A comprehensive earth model across the scales: a global full waveform update, and methodological developments

Abstract:

We present the current state of the ‘Comprehensive Earth Model’ (CEM), a solver-independent multi-scale model of the global distribution of density and visco-elastic parameters. The overall goal of this project is to produce a model that represents the Earth on all seismically accessible scales; which contains high resolution sub-models where data and computational concerns allow, and which presents a low wavenumber Earth in regions yet to be probed in detail. To accomplish this, we have designed the model to be independent of any particular forward solver. This allows the usage of a wide variety of forward and inverse techniques, each of which may contribute updates within their respective regimes of validity.

In order for these updates to be included in future releases of the CEM, they must satisfy a global reference dataset.
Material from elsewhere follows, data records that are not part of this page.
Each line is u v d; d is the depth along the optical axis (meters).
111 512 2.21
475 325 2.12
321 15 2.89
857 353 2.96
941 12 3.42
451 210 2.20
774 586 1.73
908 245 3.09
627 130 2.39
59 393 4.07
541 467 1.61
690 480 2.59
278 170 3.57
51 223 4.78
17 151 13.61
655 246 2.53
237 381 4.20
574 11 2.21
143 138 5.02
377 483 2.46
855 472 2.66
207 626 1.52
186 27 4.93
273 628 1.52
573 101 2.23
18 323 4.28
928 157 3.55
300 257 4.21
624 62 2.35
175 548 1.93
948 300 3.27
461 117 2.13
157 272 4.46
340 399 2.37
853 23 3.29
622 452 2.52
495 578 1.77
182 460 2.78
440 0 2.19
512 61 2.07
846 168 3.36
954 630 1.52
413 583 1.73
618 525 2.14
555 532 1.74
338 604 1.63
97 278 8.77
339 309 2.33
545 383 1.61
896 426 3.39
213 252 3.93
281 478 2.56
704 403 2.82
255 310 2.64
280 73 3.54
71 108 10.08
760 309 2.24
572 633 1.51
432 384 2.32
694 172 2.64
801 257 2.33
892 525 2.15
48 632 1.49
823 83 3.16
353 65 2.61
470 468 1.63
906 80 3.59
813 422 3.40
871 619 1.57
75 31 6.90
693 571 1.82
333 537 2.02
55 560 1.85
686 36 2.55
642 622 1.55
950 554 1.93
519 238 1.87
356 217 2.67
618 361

This dataset is currently being constructed, drawing from waveform, traveltime, and normal mode catalogues, and incorporating both earthquake and ambient noise sources.

To support future multiscale inversions, we report on methodological developments surrounding the project, including specific interfaces with forward solvers and a suite of tools for processing gradient-based model updates. Advances in forward modelling codes, such as the porting of the spectral element solver SPECFEM3D to heterogeneous computing clusters, allows for the efficient and fully numerical calculation of sensitivity kernels on the global scale. Taking advantage of these developments, we present a global-scale transversely isotropic mantle-and-crust update to the CEM, with a misfit criterion based on waveform phase differences, and iterative nonlinear model perturbations found via adjoint techniques. Additionally, regional scale updates from both traveltime and waveform tomography are presented and discussed.

An open source software package has been developed, which aims to ease the processing of model updates, and which exists independently from any particular forward solver. By interpolating sensitivity kernels onto an external, regular grid, a generic collection of processing and smoothing techniques are used. This flexibility allows the package to be included in a variety of inversion workflows, from regional scale traveltime tomographies, to global scale full waveform inversions.